Выбрать главу

– Я думаю, что он подвозил кого-то, а тот его… – сказал участковый. – Хороший мужик был. Жаль его.

– Да, всех жаль, когда вот так, ни за что, ни про что, – буркнул Прохоров.

Они подъехали к дому убитого. В сарае возились куры, слышалось кудахтанье.

– Скажу, потом соседке, что бы покормила, да и вообще к себе, что ли забрала их. – Грустно сказал сердобольный участковый. – Жалко, живые существа как-никак.

В доме было чисто. Все на своих местах. Не особо уютно, мужик жил один. Но для «холостяцкой берлоги» вполне прилично. Даже цветочки на окошках. На столе скатерть вышитая. Наверное, чей-нибудь подарок.

– Родственники были у него?

– Сестра, где-то в другом городе. Он мне как-то рассказывал, мол, собирается к сестре съездить, зимой, когда все хозяйственные работы закончатся. – Рогозин вздохнул. Видимо события последних двух дней тяжело на него подействовали, навели на него уныние. Для поселка, где как он сам сказал, никогда ничего «такого» не случается, две насильственные смерти подряд, действительно многовато. Молодой участковый сегодня не улыбался жизнерадостно, как вчера. Глаза посерьезнели. Прохорову был симпатичен явно неравнодушный к своей работе и к людям, окружающим его, парень.

– Сообщишь ей? – спросил следователь. – Могу кому-нибудь из своих ребят поручить.

Участковый помотал головой.

– Да, нет, я сам. Я же его с пеленок, можно сказать, знал. Всю жизнь здесь живу. Нужно уважение проявить. Он нам в детстве свистульки из глины лепил. Такие заливистые…

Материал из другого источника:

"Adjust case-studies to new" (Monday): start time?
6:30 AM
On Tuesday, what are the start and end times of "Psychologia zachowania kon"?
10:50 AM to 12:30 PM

– Дима, здесь, конечно, не Москва. Все немного по-другому. Народу меньше, все друг друга знают. Общаются. Но, если уж ты выбрал эту профессию, ты постарайся, так близко к сердцу все не принимать. Иначе, надолго тебя не хватит. Сгоришь, сам не заметишь как, – сказал Прохоров. Он уж, почти забыл, как сам начинал работать в органах. Что чувствовал тогда. Как, чуть не до слез, переживал каждую трагедию, каждую, казавшуюся чудовищной несправедливость. Жизнь пообтесала, душа обросла коркой, зачерствела. Редко-редко, иногда все же случается, что хочется взвыть от жалости или, наоборот, от ярости и злости на тех, кто творит страшные, не укладывающиеся в голове вещи. Когда, к примеру, расследуют убийства детей. Но, Прохоров, в таких случаях, сразу твердо говорит себе: «Цыц! Надо всеми не наплачешься, да и толку никакого от этого не будет. Нужно подонков, кто творит такое, ловить, а не сопли распускать» И ничего, отпускает. И дальше можно делать свою работу с ясной головой и холодным сердцем.

Дима Рогозин кивнул.

– Да, я знаю. Я в норме. Вы не думайте, я справлюсь, – смущенно сказал он.

Прохоров хлопнул парня по плечу.

– Не сомневаюсь. Обязательно справишься.

* * *

– Прошу прощения! Извините! – вежливо повторял следователь, протискиваясь мимо сидящих болельщиков, к своему месту, переступая через вытянутые ноги, то и дело, задевая чьи-то колени. Никто, особо, внимания на него не обращал. Все были поглощены игрой. Сегодня борьба была напряженной, интересной.

– Здорово! Как игра? – плюхнувшись рядом с приятелем, пропыхтел Прохоров.

– Здорово! Ну, ты вообще! Половину, считай, пропустил, – проворчал его друг, считавший, что уважительной причиной, для того что бы пропустить баскетбольный матч, может быть только собственная смерть, ну или, как минимум, кома или полный паралич. Все остальное – ерунда, которая не может остановить истинного болельщика.

– Работа, – развел руками следователь.

– Работа! – передразнил приятель. – Да на х… такую работу, которая… Давай!!! Да!!! Нет!!! Ну, как же так?! – вскочив с места, во весь голос заорал он, вместе с доброй половиной зала.

– Нет, ну ты видел? – разочарованно протянул он, усаживаясь обратно. – Ну, вообще! Ну как так можно было не попасть? Ну, что руки, что ли не из того места?!

Прохоров усмехнулся. Он еще не успел «включиться в процесс», эмоции еще не зашкалило и он, пока наблюдал за реакцией уже разошедшихся, раззадорившихся фанатов, как бы со-стороны. Это оказывается забавно, когда вокруг тебя все скачут и орут, как безумные. Обычно-то этого не замечаешь, потому, что сам скачешь вместе со всеми и орешь во всю глотку.